Les emblèmes
de la ville
Forteresses, ponts, fanaux et arcs de triomphe, nombreux sont les projets de Boullée qui associent la ville à l'Histoire. Mais dans un pays pacifié comme la France de la fin du 18e siècle, d'où vient l'idée de cette architecture martiale ? Il faut situer ces "tableaux d'architecture " parmi les dessins les plus tardifs de l'architecte, peut-être exécutés quelques mois avant la date du legs à la Bibliothèque nationale (1793). Si c'est le cas, le synchronisme entre l'utopie et l'histoire charge ici d'émotion des images magnifiques. De l'architecture ensevelie, en passant par les tombeaux cyclopéens, l'itinéraire de l'artiste conduit de l'enthousiasme philosophique à la gravité patriotique : l'année 1792 est celle de la déclaration de guerre de la France aux puissances coalisées; la proclamation de la Patrie en danger entraîne l'enrôlement des conscrits. Coïncidence : le sujet du Grand Prix de 1793, le dernier de l'Académie qui va être supprimée, est une caserne.
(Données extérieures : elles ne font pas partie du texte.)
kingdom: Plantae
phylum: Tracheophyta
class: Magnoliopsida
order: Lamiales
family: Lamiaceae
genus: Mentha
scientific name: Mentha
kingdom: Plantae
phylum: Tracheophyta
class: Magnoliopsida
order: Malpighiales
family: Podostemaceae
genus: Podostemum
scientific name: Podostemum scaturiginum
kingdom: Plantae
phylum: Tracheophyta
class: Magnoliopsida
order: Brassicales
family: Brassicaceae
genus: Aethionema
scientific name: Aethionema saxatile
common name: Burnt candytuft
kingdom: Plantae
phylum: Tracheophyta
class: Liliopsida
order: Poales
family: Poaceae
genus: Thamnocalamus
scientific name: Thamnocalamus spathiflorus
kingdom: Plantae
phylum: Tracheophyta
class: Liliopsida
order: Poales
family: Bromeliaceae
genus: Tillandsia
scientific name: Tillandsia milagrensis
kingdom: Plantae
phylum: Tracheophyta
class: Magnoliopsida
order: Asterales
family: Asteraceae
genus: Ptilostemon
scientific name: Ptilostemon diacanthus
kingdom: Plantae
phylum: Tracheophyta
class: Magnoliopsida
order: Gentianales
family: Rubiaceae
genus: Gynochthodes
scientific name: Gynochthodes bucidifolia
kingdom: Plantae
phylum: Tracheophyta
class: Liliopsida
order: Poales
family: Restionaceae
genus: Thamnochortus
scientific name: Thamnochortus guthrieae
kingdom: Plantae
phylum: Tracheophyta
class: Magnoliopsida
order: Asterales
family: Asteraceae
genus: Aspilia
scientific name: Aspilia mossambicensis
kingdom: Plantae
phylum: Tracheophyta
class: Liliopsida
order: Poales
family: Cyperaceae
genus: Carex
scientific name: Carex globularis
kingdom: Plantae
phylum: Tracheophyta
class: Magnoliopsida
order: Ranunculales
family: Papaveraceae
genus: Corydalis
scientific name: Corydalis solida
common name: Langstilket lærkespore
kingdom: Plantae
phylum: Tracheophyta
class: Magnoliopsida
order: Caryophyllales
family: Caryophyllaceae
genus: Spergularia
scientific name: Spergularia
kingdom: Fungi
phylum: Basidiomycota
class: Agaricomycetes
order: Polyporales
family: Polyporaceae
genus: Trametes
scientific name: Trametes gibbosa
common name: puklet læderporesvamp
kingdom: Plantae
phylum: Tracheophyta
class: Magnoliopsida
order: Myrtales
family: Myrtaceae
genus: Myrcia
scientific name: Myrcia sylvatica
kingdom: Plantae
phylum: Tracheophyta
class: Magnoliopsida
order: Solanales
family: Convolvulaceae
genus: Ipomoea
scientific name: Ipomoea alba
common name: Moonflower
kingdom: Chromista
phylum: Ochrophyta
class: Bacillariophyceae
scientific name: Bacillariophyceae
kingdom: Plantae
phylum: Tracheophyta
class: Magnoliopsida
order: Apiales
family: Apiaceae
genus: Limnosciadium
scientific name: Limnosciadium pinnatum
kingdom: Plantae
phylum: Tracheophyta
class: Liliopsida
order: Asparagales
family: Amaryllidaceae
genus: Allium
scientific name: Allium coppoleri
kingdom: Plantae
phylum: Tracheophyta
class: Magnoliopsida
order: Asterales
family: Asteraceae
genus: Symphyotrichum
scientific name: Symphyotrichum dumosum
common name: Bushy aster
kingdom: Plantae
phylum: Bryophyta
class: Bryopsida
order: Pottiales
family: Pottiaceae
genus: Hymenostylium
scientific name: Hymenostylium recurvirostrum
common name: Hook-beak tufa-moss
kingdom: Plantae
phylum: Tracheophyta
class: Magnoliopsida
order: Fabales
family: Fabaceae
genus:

Doit-on interpréter les derniers dessins de Boullée comme la préfiguration de monuments en l'honneur des défenseurs anonymes de la Patrie ? La cité idéale se dispose aussi à défendre, avec ses idéaux, sa sécurité. Dans un soucis d'appréhension immédiate, Boullée limite la décoration à un registre de motifs simples et édifiants. En tout premier lieu, l'architecte surdimensionne ses édifices afin de les rendre plus expressifs. La présence de personnages dans certains dessins renforce l'impression de gigantisme.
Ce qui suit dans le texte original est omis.